As your beautiful and brave friend cries into you because he just lost another brother, the second brother, to heroin, you look towards the open casket. Jordan’s large twenty-four-year-old body lifeless and filling the muted satin lining, the fabric puckered, the walnut veneer leaning half open like a French farm house door, a magician’s prop.

You ask yourself again:

“What the fuck happens to people? He was innocent and loved and a baby once and his mom taught him how to fold bath towels and blankets out of wicker baskets and his life was just wasted in vain.”

You learn so quickly that you can either grow forward and greet the challenge of being alive or fade away, too scared to seek truth. Your roots deepen. You contemplate. You dream of the past. You reminisce. You forget. You forgive. You stand in the fire and don’t shrink back. You get drunk and toast those that are departed. You cry and ramble past midnight, early into dawn. You always pick up their phone calls now. You want things that aren’t possible any longer. You understand why they don’t believe in God — you don’t even know if you do anymore. You feel everything swell up all around you and the only way out from under the waves is to swim, to surface, to breathe, to keep living and putting up the good fight. You cling tight to those who you love, you love them harder in ways you never understood before. Your capacity grows larger. There are new wounds, callouses salted and leathered and those will live on within them. You bear witness to their pain. Your friendship now takes on a new life because you are now different people taking on a new life in the absence of someone else’s.

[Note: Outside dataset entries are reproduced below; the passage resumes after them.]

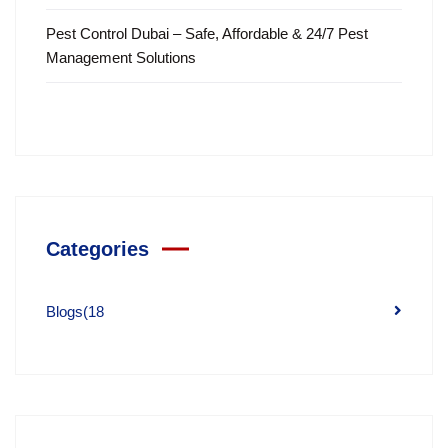
Pest Control Dubai – Safe, Affordable & 24/7 Pest
Management Solutions
Categories
Blogs
(18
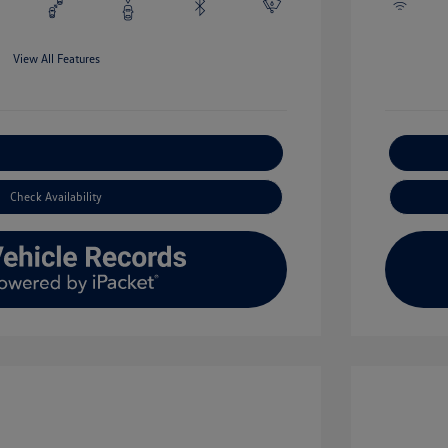
View All Features
xplore Payment Options
Check Availability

You are touched, gripped, by the fear of being alive. You feel new responsibilities in all that power. Something reaches outside of you in beautiful, painful ways. It is now that you realize that his death was not in vain. In his death you feel alive again and you hate yourself for that because it feels so selfish and now who’s living in vain. You cling hard to life, to your brave friend in his bloodshot eyes downcast in his oversized suit coat and his greasy hair and you love him more then you ever knew possible. You are connected with depths unknowable without each other’s blood pulsing through your veins. You look towards your brave friend’s brother, his large youthful frame in that heavy varnished box with cheap spray-painted carnations circling you in every direction and without thought you say:

“I’ve never seen Jordan wear a tie before, it’s hideous — you must have picked it out.”

And your friend, whose heart is shattered in to tiny splinters of broken glass, laughs, and you laugh too and there is a levity that seeks your asylum. He laughs harder, it feels good and you wipe the tears and you kiss his rough cheek and you begin to feel normal, if only for a brief moment in time.